- [EXCERPTED TEXT]:
══════
One week ago, 74-year-old Ruth Anne Frase was forced to flee from her home. It was 1am when Frase got a neighbor to help her start her car. She hopped in and quickly sped from her treehome on Last Chance Road, near Big Basin State Park in Santa Cruz, before the CZU Lightning complex fires destroyed her property.
According to information shared on Frase’s GoFundMe campaign, she didn’t even have time to grab her shoes or her dentures before escaping with her life. In an impressive display of good humor, Frase wrote-off being stranded from her teeth by quipping, “Thank God we have to wear masks!”
Despite Frase’s admirable disposition in the face of tragedy, the existence of a GoFundMe created to assist her reveals just how dire the situation remains. While Frase survived the fire, she was sadly forced to leave one of her dogs (a Great Pyrenees named Bhagwan), as well as six goats, 15 rescue cats, and a chicken named Henrietta, behind. Fortunately, she was able to rescue her other dog, Bernado, also a Great Pyrenees.
(In a testament to Frase’s dedication to her animal family, she was out searching for her missing pets when her neighbor insisted she get in her car and go.)
In addition to losing her home, fires also claimed her handicrafts, tools, and other possessions. As her GoFundMe states, “Ruthie is now camping in a [friend’s] garden in Santa Cruz as she doesn’t want to be separated from Bernardo.”
The fundraiser, which has raised $15,814 to date, was established “to help Ruthie recover some of her losses so that she can move back onto her land and be able to resume her simple, creative, and independent way of life as soon as the authorities give the all clear.”
The campaign goes on to note that funds will be used to purchase items like a yurt, a propane-powered fridge, and several solar panels. Direct donations of such items from local sources is also listed as an approved option.
While many such fundraising efforts are undoubtedly now taking place in the wake of a historic start to California’s wildfire season, some in the cannabis industry have highlighted Frase’s story given her integral role as an artist for the Proposition 215 campaign. Passed in California in 1996, Prop. 215 was the landmark legislation that made medical marijuana legal at a state-level for the first time.
══════
- [SUPPLIED RECORDS]:

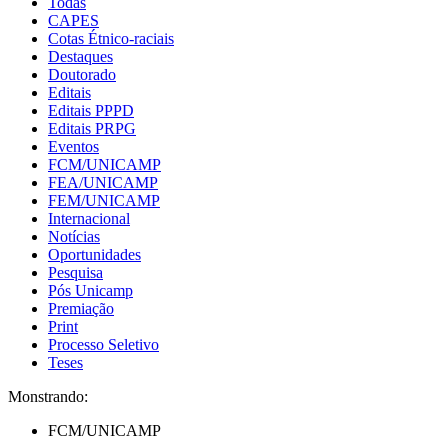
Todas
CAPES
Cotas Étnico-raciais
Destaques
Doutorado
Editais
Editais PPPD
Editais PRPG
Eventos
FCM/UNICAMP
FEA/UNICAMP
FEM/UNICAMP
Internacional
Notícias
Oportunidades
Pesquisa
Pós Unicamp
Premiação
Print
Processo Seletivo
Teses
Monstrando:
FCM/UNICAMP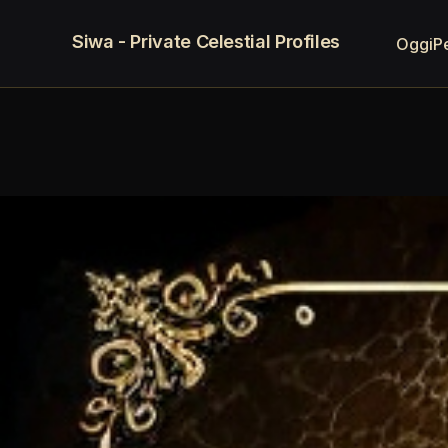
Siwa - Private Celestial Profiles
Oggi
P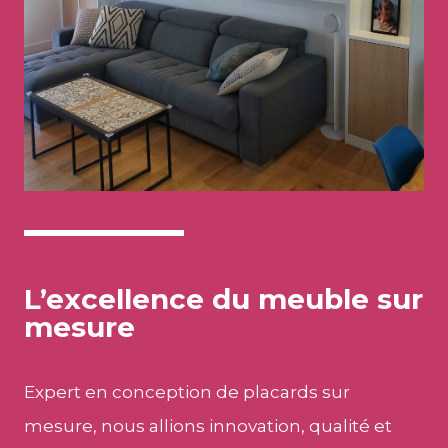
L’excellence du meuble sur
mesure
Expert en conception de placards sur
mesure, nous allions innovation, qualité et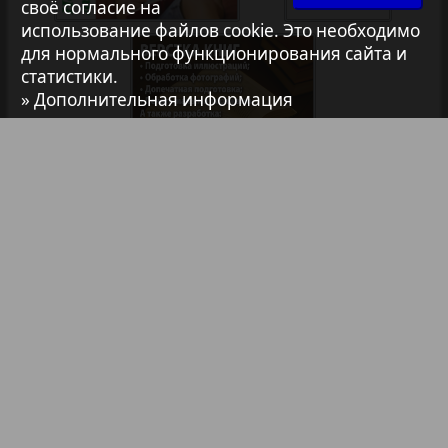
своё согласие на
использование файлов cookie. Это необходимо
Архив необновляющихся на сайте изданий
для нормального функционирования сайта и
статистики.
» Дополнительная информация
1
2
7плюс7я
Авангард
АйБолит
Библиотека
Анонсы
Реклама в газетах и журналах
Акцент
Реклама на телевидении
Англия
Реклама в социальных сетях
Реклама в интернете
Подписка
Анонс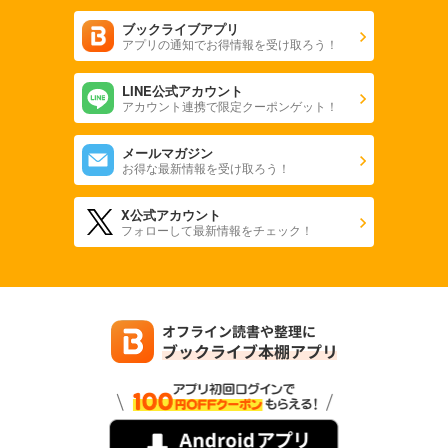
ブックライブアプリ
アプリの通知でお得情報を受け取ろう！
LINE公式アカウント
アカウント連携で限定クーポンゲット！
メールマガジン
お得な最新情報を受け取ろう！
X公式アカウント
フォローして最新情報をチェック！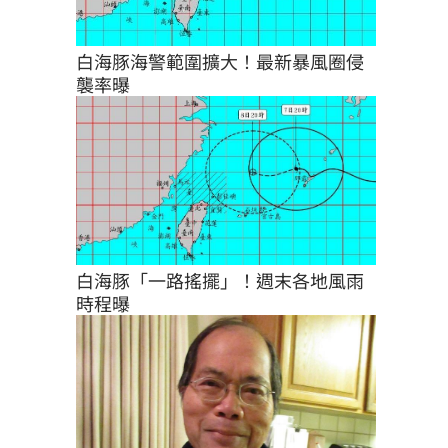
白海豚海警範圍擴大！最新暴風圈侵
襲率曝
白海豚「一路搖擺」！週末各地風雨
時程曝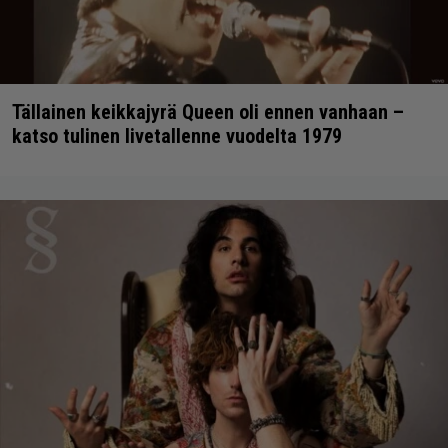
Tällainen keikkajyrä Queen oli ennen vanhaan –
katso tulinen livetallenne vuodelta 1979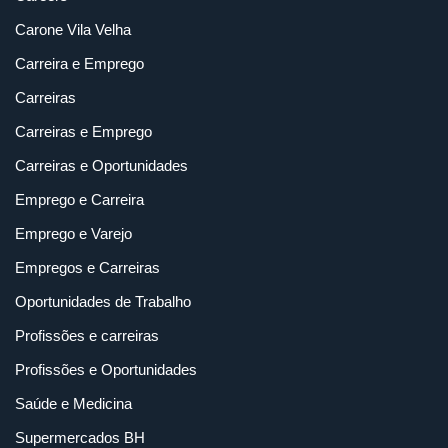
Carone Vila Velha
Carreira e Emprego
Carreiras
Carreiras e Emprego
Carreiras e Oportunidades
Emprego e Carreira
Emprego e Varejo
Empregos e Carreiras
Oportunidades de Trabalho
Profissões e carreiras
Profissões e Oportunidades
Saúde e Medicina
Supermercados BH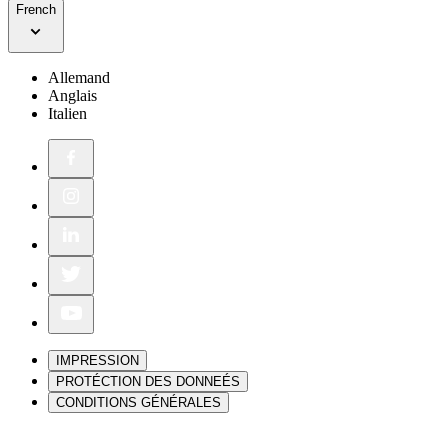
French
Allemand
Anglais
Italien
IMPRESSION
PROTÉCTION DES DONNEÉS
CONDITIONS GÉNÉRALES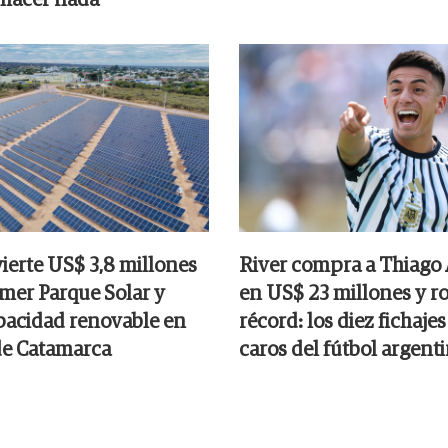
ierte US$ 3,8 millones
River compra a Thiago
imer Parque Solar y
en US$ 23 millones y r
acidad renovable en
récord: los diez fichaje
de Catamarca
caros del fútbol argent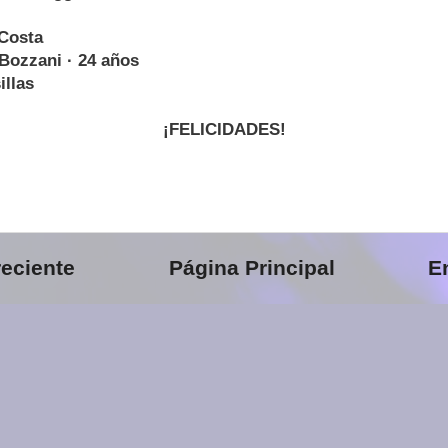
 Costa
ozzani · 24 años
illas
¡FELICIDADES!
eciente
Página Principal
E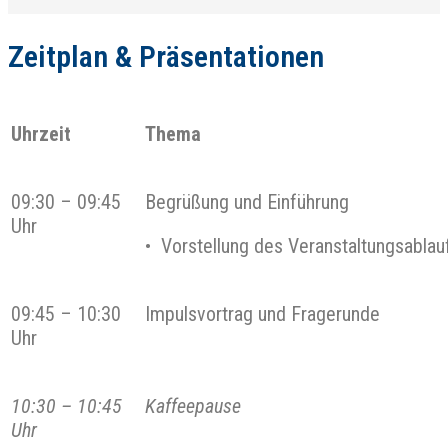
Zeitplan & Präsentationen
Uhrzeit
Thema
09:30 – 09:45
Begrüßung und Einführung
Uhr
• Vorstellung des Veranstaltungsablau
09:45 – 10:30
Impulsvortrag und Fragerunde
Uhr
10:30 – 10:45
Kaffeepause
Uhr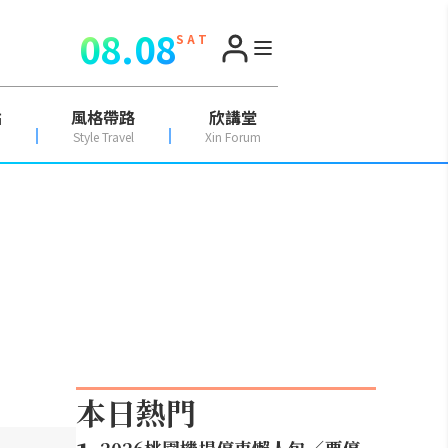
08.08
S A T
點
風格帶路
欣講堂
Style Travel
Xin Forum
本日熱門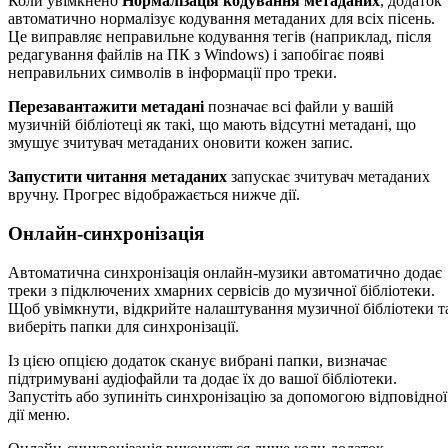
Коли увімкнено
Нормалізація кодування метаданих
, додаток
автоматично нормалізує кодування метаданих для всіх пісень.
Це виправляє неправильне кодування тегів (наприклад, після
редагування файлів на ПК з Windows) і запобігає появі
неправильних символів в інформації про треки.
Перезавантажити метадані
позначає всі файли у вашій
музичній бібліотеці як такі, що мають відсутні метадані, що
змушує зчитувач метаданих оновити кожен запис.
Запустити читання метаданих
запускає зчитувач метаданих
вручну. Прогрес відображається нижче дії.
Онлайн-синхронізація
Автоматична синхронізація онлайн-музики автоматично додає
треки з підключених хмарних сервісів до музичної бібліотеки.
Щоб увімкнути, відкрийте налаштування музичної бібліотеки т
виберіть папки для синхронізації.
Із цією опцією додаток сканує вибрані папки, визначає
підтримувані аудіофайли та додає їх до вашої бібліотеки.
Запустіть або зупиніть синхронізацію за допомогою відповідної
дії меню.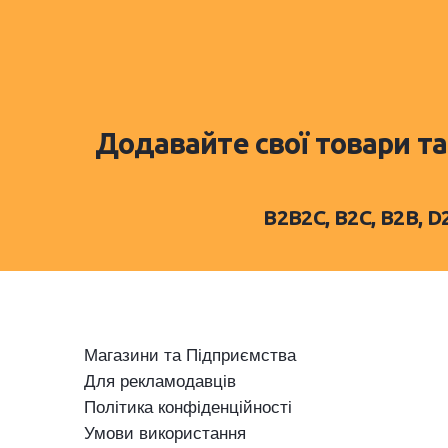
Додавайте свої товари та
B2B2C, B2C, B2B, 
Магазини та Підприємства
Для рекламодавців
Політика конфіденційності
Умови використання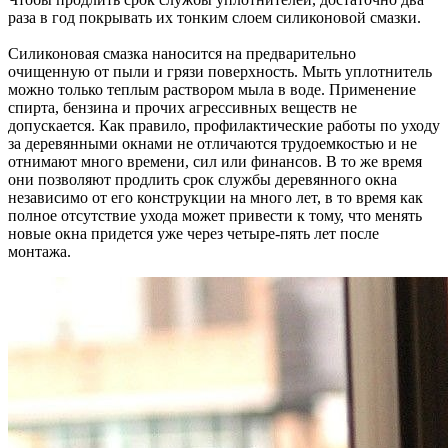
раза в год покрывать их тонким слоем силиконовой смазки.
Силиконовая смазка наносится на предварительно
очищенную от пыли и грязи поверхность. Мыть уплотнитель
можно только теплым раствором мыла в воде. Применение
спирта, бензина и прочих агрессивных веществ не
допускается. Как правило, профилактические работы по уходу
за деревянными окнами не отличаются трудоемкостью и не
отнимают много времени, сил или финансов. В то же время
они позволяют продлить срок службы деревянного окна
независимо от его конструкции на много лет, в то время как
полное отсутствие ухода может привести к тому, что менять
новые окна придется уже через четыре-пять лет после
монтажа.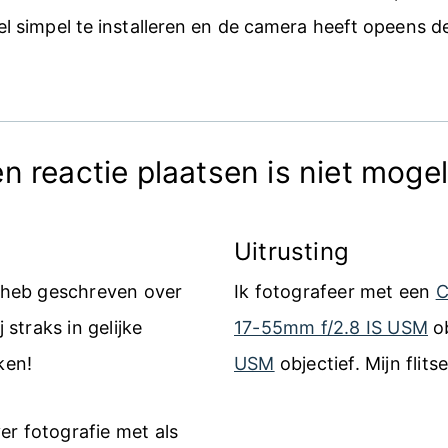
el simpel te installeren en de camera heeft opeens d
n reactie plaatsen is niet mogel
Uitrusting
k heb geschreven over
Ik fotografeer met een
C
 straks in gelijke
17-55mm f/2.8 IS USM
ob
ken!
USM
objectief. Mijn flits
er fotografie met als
══════
- [INSTRUCTIONS]:
**1)** From the wildfire article, list every animal that Frase had to leave behind.
**2)** Return the passage of the wildfire article that begins at the words "Despite Frase’s admirable" and ends after "car and go.)".
The material comes from a different source than the text.

- [SOLUTIONS TO THE TASKS]:
**1)**
- Bhagwan, a Great Pyrenees dog
- six goats
- 15 rescue cats
- a chicken named Henrietta

**2)**
Despite Frase’s admirable disposition in the face of tragedy, the existence of a GoFundMe created to assist her reveals just how dire the situation remains. While Frase survived the fire, she was sadly forced to leave one of her dogs (a Great Pyrenees named Bhagwan), as well as six goats, 15 rescue cats, and a chicken named Henrietta, behind. Fortunately, she was able to rescue her other dog, Bernado, also a Great Pyrenees.
(In a testament to Frase’s dedication to her animal family, she was out searching for her missing pets when her neighbor insisted she get in her car and go.)